TASK DETAILS: Print the lines of the entries below, unchanged, starting at the line with "pose: elev=119.1 azim=355.3" and continuing through the end of the entries.

Data records
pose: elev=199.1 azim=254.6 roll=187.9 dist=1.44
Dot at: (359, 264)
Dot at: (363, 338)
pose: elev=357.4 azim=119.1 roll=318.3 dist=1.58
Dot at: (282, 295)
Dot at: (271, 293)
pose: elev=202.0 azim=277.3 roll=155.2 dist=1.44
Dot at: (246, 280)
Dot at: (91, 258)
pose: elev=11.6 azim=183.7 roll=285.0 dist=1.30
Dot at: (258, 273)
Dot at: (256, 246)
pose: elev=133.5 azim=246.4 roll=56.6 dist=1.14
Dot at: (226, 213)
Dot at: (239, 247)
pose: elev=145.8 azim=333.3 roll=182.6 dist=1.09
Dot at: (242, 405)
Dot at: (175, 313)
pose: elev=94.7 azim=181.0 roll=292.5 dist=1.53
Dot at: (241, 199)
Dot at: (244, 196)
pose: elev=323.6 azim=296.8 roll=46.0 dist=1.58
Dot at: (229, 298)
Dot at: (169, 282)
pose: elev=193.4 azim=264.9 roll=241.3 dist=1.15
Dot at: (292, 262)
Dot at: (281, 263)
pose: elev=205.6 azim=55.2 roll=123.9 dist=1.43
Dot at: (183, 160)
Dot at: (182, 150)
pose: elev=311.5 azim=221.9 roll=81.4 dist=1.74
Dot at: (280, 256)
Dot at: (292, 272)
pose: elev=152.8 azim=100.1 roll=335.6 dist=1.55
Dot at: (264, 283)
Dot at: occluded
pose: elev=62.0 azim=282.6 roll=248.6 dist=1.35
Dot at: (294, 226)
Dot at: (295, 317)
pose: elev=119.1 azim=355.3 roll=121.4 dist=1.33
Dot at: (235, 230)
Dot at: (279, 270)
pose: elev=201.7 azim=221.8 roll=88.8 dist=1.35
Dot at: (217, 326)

TASK RESPONSE:
pose: elev=119.1 azim=355.3 roll=121.4 dist=1.33
Dot at: (235, 230)
Dot at: (279, 270)
pose: elev=201.7 azim=221.8 roll=88.8 dist=1.35
Dot at: (217, 326)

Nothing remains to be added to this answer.